O Sindicato dos Professores de Campinas e Região manifesta solidariedade aos profissionais da educação, estudantes e famílias da Rede Municipal de Campinas que promovem, na próxima terça-feira (26), manifestação e aula pública em defesa da educação pública, democrática e inclusiva. O ato ocorrerá a partir das 16h30, no Paço Municipal, reunindo diferentes segmentos da comunidade escolar diante do avanço de medidas que vêm sendo denunciadas como ataques à autonomia pedagógica, à valorização docente e à gestão democrática da educação no município.
Sob o lema “Quem define as rotas da nossa rede somos nós”, o movimento denuncia a centralização das decisões por parte da Secretaria Municipal de Educação, o aprofundamento de processos de terceirização e privatização e o enfraquecimento dos espaços coletivos de participação nas escolas. Entre as principais preocupações apresentadas estão a precarização das condições de trabalho, a imposição de currículos padronizados, a adoção de avaliações externas e a transferência de serviços da educação especial e da educação infantil para organizações terceirizadas.
A mobilização também surge como resposta ao tratamento desrespeitoso direcionado aos educadores da Rede Municipal por integrantes da atual gestão da educação. Em manifesto divulgado pelos organizadores, educadores criticam declarações da secretária Patrícia Adolf Lutz que, segundo o movimento, expressam uma visão autoritária e desqualificadora do trabalho docente, ao sugerir que professores e gestores da rede atuavam “sem norte” antes da atual administração.
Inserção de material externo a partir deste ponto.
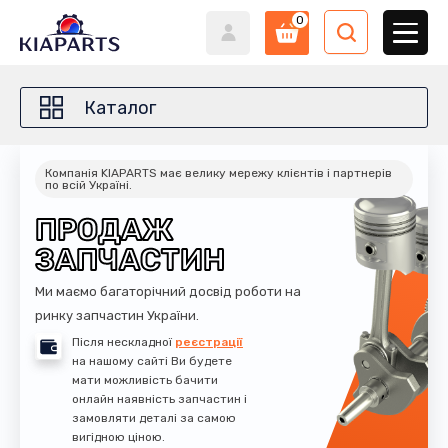
0
Каталог
Компанія KIAPARTS має велику мережу клієнтів і партнерів
по всій Україні.
ПРОДАЖ
ЗАПЧАСТИН
Ми маємо багаторічний досвід роботи на
ринку запчастин України.
Після нескладної
реєстрації
на нашому сайті Ви будете
мати можливість бачити
онлайн наявність запчастин і
замовляти деталі за самою
вигідною ціною.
A reação das comunidades escolares reafirma um princípio fundamental: não existe educação pública de qualidade sem valorização dos profissionais da educação, participação democrática e respeito à experiência construída historicamente pela Rede Municipal de Campinas — reconhecida nacionalmente por práticas pedagógicas inovadoras, gestão participativa e compromisso com a formação integral dos estudantes.
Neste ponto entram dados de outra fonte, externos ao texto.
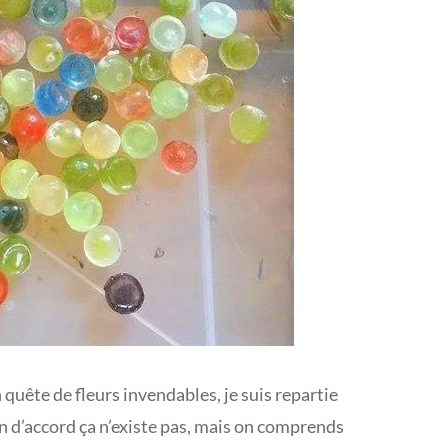
 quête de fleurs invendables, je suis repartie
bon d’accord ça n’existe pas, mais on comprends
Os organizadores reivindicam mais investimentos públicos em educação, valorização profissional, realização de concursos públicos, fortalecimento da educação inclusiva, redução do número de estudantes por turma e retomada da construção coletiva das diretrizes curriculares da rede.
O Sinpro Campinas considera legítima a mobilização e reforça a importância da unidade entre educadores, famílias e estudantes na defesa de uma escola pública socialmente referenciada, inclusiva, democrática e comprometida com os direitos da população.